Thursday, May 16, 2013
C.A. Throws Out Multimillion Dollar Verdict in Traffic Fatality
By KENNETH OFGANG, Staff Writer
The Court of Appeal for this district yesterday tossed out a multimillion dollar judgment in favor of a California Highway Patrol officer injured when a vehicle driven by a drug user struck a stopped car on the shoulder of a freeway, causing an explosion that killed the driver of the struck vehicle and left the officer partially paralyzed.
Div. One ruled that the owners of Bert’s Mega Mall, a motorsports dealership, are entitled to a new trial on Anthony Pedeferri’s claim that the dealership’s negligence in securing cargo in the back of Jeremy White’s vehicle caused White to be distracted, resulting in his vehicle careening off the roadway and causing the explosion.

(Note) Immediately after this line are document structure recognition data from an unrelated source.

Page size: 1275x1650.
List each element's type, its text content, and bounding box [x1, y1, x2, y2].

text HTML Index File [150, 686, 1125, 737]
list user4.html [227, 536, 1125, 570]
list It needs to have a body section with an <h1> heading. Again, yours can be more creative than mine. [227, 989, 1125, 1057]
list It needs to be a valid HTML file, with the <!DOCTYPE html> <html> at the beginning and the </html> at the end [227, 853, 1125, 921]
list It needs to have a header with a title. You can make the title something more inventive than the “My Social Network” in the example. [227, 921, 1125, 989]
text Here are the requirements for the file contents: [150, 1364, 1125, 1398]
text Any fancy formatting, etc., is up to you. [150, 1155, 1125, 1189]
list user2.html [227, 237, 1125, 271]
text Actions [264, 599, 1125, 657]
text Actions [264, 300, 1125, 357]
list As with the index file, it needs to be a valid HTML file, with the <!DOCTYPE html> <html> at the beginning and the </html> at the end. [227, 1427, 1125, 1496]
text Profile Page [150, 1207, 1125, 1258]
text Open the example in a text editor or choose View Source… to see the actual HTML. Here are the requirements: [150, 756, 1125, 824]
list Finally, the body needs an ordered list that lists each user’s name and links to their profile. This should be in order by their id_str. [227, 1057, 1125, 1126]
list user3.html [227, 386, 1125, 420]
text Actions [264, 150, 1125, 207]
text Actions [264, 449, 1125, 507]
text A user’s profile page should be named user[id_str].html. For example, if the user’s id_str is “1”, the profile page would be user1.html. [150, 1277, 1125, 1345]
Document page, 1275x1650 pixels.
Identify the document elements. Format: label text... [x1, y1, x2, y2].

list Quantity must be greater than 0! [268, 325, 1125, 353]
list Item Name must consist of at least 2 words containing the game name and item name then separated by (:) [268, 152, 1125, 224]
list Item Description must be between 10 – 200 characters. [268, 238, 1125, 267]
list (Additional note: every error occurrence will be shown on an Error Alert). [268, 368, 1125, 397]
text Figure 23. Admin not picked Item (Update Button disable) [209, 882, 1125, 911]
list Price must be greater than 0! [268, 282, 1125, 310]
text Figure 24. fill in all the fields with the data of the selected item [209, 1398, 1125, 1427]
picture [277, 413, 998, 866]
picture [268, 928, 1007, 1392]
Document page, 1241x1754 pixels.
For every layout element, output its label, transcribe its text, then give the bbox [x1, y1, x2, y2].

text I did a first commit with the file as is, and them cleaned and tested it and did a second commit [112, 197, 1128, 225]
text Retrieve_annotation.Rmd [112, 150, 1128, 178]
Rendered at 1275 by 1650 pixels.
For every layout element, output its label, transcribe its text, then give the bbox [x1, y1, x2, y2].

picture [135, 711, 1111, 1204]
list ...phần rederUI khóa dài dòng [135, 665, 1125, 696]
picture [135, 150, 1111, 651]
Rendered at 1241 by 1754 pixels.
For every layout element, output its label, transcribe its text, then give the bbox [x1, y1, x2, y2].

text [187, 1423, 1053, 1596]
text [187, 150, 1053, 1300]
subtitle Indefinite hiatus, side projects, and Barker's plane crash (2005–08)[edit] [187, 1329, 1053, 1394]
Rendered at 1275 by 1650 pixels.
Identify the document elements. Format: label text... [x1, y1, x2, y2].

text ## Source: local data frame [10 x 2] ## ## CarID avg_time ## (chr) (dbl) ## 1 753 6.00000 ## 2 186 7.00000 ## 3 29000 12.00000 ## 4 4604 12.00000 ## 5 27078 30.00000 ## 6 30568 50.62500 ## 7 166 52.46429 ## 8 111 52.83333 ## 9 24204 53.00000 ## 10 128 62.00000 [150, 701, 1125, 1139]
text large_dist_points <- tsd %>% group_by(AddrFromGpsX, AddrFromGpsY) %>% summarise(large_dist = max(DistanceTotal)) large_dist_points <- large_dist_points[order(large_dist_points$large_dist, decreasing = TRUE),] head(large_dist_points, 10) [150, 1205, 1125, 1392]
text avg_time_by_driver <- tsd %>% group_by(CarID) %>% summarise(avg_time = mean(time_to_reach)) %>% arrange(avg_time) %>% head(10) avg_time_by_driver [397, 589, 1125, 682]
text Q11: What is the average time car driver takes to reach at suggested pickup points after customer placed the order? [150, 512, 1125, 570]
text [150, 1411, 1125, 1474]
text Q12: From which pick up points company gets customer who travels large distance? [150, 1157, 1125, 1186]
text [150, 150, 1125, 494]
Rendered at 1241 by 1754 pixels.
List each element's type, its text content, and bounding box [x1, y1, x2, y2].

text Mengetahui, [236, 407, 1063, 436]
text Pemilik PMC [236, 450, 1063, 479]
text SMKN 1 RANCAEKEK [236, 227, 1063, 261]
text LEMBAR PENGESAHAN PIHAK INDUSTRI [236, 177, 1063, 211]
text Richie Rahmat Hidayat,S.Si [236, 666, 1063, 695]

Los Angeles Superior Court Judge Brian M. Hoffstadt, sitting on assignment, said Ventura Superior Court Judge Vincent J. O’Neill Jr. erred in allowing an expert witness for the plaintiffs to testify that White’s consumption of huge quantities of marijuana prior to the collision likely did not contribute to his loss of control of the vehicle. That testimony was based on assumptions not supportable from the record, the appellate panel ruled.
Ventura County Accident
Pedeferri was injured on Dec. 19, 2007 after pulling over an SUV driven by Andreas Parra of Phoenix on the 101 Freeway just south of Padre Canyon Road, north of Ventura. The officer was standing next to the SUV when White’s vehicle hit it.
Pedeferri was thrown 78 feet as a result of the impact and was paralyzed from the armpits down. He had surgery the next day and spent eight months in rehabilitation.
A competitive road cyclist and triathlete before the incident, he went on to become a world-class paracyclist, competing in last summer’s Paralympics in London.
White was convicted of vehicular manslaughter while intoxicated and sentenced to 15 years in prison. Pedeferri, his wife, and Parra’s parents, sued White, as well as Bert’s, which had secured White’s newly purchased dirt bank along with a bike belonging to his friend and passenger Brian Kinsler
White testified that he felt and saw the bikes “hopping around” in the bed of his truck, moving from side to side and forward and back, before he heard a pop. He then looked over his left shoulder, then his right, without braking, steering the truck slightly to the right and into Parra’s vehicle.
He admitted having smoked three “bowls” of marijuana, as well as consuming a marijuana cookie and part of a marijuana cake and drinking an eight-ounce marijuana tea in the previous 24 hours. Two pounds of the drug were in the truck’s toolbox.
He tested positive for Paxil, Soma, Vicodin, Ecstasy and cocaine.
O’Neill allowed the plaintiff’s toxicology expert to testify that White was a “chronic user” of marijuana and thus unlikely to have been impaired at the time of the event. The judge excluded evidence regarding the other drugs, finding that in the absence of evidence regarding the quantities consumed, testimony about those substances would be more prejudicial than probative.
Jurors found White 67 percent responsible and Bert’s 33 percent responsible for the collision, and fixed damages at $49.6 million for all plaintiffs. O’Neill subsequently found the damages verdict to be excessive and likely an impassioned response to White’s drug use, and granted remittiturs, which plaintiffs accepted.
Judgment was entered against White for $14.84 million; against Bert’s for $7.3 million; and against both defendants jointly and severally for $13.01 million.
Hoffstadt, writing for the Court of Appeal, rejected Bert’s contention that it fulfilled its duty in the matter by securing the cargo in a manner sufficient to keep it from falling out of the truck, and had no duty to make it so secure it would not distract the driver.
“This is too fine a hair to split,” the jurist wrote. “A driver can be distracted by negligently loaded or secured cargo when it remains in the vehicle as well as when it falls out.”
Good Public Policy
Public policy, Hoffstadt concluded, supports imposing a duty on commercial vendors “to carefully load and secure cargo, with resulting liability for the negligent discharge of that duty. Imposing such a duty, he wrote, will discourage negligence, will not subject vendors to a liability that they cannot insure against, and will not be unduly burdensome to the vendors.
Hoffstadt went on, however, to conclude that it was prejudicial error to admit the toxicologist’s opinion regarding White’s impairment.
While White had used marijuana heavily right before the accident, there was little evidence that he was a chronic user, and no evidence at all that he had habitually driven while intoxicated, the judge noted. And the error was prejudicial to Bert’s because it was likely that jurors would have attributed a greater percentage of fault to White if they had not heard the testimony, Hoffstadt said.
The case is Pedeferri v. Seidner Enterprises, 13 S.O.S. 2465.